There are a few considerations that must be made when examining this situation: First, why is a game being used to introduce material but also assess students on what they’ve learned when there has been no formal instruction on the subject in question? Second, why is a games-based pedagogical model being used to assess student success regarding a standardized test that is not games-based? Third, which students in these classrooms had the technological proficiencies to successfully complete these games, or to possibly game the game by guessing the answers correctly based on experience they’ve had with similar games on, say, the Wii? When I raised some of these questions with the superintendent’s office, they said that “[This district] prides itself on being a place where all students are active learners and where technology aids all classrooms and teachers in achieving that goal.” The district’s vague, patronizing boilerplate only works to highlight the complete disconnect between teachers operating in the classroom and administration who are relentless in pushing technologization within the classroom, regardless of who inhabits that space.

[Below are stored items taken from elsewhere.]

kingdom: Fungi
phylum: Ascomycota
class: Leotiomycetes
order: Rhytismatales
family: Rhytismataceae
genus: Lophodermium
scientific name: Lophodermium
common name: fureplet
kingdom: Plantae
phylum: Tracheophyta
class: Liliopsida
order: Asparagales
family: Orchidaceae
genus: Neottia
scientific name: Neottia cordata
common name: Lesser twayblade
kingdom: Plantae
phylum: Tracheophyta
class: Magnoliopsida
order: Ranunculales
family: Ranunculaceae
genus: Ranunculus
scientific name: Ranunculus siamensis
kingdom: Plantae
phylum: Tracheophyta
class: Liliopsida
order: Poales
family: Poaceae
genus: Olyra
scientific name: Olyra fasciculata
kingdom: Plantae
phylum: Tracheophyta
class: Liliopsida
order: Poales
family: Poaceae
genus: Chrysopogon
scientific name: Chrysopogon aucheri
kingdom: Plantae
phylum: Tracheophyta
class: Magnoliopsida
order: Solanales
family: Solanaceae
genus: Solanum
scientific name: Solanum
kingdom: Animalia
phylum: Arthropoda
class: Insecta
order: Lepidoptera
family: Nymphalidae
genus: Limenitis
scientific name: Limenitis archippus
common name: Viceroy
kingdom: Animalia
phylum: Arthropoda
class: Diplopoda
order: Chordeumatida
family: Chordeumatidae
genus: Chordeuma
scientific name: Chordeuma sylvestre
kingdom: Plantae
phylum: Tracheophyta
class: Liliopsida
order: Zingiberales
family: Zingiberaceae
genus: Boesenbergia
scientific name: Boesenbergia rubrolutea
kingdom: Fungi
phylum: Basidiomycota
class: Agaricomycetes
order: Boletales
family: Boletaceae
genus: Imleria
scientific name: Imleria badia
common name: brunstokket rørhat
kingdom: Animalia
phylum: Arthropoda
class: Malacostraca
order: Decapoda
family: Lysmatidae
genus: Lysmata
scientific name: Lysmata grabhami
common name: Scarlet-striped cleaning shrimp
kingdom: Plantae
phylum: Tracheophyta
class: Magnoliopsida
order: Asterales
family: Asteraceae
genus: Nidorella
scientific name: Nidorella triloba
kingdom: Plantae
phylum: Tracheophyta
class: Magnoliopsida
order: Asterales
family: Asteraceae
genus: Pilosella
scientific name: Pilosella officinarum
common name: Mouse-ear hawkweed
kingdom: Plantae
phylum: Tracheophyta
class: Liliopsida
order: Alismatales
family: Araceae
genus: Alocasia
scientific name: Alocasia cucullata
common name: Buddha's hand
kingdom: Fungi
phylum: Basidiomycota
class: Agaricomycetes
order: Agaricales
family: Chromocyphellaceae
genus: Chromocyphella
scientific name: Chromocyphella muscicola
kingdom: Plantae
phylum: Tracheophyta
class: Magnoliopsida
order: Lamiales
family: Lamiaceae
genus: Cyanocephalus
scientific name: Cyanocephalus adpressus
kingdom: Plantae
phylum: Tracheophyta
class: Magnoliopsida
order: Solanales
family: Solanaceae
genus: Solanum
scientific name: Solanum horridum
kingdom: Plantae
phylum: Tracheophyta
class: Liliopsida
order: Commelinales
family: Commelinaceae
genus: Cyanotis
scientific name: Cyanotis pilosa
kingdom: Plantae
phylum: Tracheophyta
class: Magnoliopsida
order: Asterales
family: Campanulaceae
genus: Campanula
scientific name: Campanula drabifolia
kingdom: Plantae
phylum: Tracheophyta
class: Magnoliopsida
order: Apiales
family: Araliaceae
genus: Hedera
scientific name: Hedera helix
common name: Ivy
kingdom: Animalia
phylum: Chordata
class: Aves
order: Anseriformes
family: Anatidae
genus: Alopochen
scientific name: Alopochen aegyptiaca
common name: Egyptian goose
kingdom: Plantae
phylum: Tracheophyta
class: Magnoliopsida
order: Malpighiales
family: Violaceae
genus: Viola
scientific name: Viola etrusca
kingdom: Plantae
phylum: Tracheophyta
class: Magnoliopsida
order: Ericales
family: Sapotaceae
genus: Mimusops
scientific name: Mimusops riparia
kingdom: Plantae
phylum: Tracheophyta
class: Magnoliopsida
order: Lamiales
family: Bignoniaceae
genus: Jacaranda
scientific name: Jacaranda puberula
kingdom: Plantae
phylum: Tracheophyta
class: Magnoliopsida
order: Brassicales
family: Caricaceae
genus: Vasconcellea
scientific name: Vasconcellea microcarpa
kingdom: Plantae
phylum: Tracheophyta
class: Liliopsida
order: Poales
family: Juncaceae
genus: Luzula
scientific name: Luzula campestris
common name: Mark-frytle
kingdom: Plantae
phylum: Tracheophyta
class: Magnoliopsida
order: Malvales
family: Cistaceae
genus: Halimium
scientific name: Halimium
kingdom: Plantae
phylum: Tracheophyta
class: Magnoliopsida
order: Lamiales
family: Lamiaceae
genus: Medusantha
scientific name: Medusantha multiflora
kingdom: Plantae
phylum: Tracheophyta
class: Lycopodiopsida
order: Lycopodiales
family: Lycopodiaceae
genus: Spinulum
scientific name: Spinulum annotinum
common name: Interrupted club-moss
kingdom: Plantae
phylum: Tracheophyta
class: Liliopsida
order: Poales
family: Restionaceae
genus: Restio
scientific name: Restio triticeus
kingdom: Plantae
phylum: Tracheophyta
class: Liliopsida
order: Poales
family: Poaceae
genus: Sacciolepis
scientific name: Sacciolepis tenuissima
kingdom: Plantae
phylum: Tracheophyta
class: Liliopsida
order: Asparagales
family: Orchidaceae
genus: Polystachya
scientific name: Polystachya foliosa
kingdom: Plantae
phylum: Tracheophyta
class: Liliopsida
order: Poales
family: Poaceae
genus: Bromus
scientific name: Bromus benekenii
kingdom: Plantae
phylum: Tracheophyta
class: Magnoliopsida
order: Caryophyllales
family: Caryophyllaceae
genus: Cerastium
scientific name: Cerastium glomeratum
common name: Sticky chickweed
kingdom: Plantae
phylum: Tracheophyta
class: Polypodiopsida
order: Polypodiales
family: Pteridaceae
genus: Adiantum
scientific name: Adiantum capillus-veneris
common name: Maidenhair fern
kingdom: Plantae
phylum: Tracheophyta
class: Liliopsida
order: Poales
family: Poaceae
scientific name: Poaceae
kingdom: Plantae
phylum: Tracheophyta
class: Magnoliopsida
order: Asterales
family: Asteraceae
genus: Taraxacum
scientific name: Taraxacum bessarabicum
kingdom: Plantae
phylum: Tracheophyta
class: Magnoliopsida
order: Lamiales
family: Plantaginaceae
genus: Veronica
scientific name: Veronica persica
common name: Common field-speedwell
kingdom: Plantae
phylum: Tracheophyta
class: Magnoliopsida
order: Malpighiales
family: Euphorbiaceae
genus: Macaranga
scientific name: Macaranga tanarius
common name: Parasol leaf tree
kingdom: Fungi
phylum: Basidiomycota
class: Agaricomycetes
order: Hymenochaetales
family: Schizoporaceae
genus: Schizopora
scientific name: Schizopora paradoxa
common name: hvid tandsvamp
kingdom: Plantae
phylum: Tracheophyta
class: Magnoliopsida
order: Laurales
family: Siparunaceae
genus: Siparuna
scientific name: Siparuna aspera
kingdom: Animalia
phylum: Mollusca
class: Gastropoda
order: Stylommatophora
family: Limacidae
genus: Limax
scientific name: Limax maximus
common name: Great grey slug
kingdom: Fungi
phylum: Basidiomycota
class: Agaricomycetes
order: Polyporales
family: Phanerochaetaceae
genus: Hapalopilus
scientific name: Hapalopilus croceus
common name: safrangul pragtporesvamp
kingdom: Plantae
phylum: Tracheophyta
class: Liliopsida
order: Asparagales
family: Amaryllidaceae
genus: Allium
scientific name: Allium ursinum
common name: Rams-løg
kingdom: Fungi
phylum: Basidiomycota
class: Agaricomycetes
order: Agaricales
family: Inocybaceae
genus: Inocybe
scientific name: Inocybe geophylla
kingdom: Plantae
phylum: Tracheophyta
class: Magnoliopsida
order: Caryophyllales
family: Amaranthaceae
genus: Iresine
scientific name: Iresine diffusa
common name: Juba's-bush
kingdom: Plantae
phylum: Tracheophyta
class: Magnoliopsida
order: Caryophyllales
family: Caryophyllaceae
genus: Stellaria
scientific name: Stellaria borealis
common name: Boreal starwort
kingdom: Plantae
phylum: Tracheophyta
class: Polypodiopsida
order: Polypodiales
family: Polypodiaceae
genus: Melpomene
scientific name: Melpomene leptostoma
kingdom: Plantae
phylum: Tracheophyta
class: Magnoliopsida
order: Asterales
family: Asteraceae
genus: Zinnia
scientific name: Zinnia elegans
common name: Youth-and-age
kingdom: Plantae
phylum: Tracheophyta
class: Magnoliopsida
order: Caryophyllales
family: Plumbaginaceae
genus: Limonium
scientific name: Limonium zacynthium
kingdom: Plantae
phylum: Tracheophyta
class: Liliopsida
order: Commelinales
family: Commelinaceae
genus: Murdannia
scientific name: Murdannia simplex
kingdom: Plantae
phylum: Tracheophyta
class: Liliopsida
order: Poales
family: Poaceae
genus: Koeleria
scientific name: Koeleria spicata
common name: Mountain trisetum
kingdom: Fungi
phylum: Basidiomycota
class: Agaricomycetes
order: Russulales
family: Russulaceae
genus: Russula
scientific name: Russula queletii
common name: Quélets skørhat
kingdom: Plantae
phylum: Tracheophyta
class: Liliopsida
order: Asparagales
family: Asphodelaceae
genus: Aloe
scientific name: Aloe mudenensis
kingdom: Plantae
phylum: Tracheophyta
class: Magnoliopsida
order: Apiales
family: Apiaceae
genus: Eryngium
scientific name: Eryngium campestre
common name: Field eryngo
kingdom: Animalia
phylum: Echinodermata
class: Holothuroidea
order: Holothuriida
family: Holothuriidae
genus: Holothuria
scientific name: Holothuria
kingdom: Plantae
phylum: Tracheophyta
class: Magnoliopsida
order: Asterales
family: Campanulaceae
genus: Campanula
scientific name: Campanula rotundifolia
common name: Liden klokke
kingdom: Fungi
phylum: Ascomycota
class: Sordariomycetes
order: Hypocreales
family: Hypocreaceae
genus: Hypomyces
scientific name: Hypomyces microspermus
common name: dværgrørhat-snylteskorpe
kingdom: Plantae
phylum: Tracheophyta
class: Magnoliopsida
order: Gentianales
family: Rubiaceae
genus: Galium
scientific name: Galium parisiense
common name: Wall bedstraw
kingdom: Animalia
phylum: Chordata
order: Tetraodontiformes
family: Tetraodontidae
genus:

In the End, Does it Even Matter?

The examples above are granular examples of the wider problematic implementation of technology in classrooms and a push for games-based pedagogy that I’ve experienced. These systems privilege certain learners over others both through how the district forces pedagogical styles on teachers and by forcing teachers to use technology that may be against the teachers’ better judgements

I hope this work will start a conversation about how we, as educators, can start thinking through granular approaches to classroom technologization that privilege all of our learners over totalizing approaches that only favor some learners. Sometimes that means not using technology, or pushing back on using technology that does not align with the pedagogical practices that we, as classroom instructors, know will better suit the learners we are instructing.

What I am calling for is a critical reexamination of how, why, and where technology and games-based learning is implemented in classroom settings and how it erases certain learners. I am calling for future theoretical and practical work that decenters white, normative, upper-middle class bodies as the assumed-standard bodies in classrooms, and for scholarship that decenters white, normative, upper-middle class scholars as preeminent in the field of games-based pedagogy. Instead, future work should approach pedagogy, technology, and games-based learning from an intersectional paradigm in which teachers who are in the classroom every day with their students of varying socioeconomic status and of varying technological proficiencies and outside-of-school support-networks are given the autonomy to decide how best to teach their classes.